An island opportunity for migrants
France, which has been quick to criticize, has nevertheless been one of those that have fenced off access to the port of Calais and the Channel Tunnel since the early 2010s, preventing refugees from crossing into the UK. Since then, the “walls of shame” have gained followers: barbed wire has grown in Greece, Slovenia, North Macedonia, Poland, Lithuania and Latvia. In October 2021, the interior ministers of twelve European countries (Austria, Bulgaria, Cyprus, Denmark, Estonia, Greece, Hungary, Lithuania, Latvia, Poland, the Czech Republic and Slovakia) asked the European Commission to finance the construction of fences on their borders. The request rejected by the president of the European executive, Ursula von der Leyen: “I have made it very clear that the Commission and the European Parliament have a long-standing shared position that there will be no funding for barbed wire and walls. »

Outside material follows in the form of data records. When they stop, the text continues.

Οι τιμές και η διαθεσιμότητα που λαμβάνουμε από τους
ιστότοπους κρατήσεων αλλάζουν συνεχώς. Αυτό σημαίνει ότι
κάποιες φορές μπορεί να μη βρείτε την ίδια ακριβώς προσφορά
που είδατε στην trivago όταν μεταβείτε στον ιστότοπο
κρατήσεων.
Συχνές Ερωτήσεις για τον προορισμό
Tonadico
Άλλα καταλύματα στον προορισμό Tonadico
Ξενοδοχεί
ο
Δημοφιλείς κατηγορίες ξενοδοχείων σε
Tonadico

The EU refuses to fund “anti-migrant walls” but funds border police: Bulgaria has received €320 million, Croatia €163 million and Hungary €144 million in recent years. The Lighthouse Reports collective found that Bulgarian border forces used around €170,000 in EU funds to renovate the Srédéts police station in 2017, which housed an illegal cage-like hangar. In the same year, two prison buses of the Hungarian border police were bought with EU funds for 1.8 million euros. Finally, specially designed roads where Croatian minibuses take refugees to the border to facilitate returns have also been funded by European taxpayers.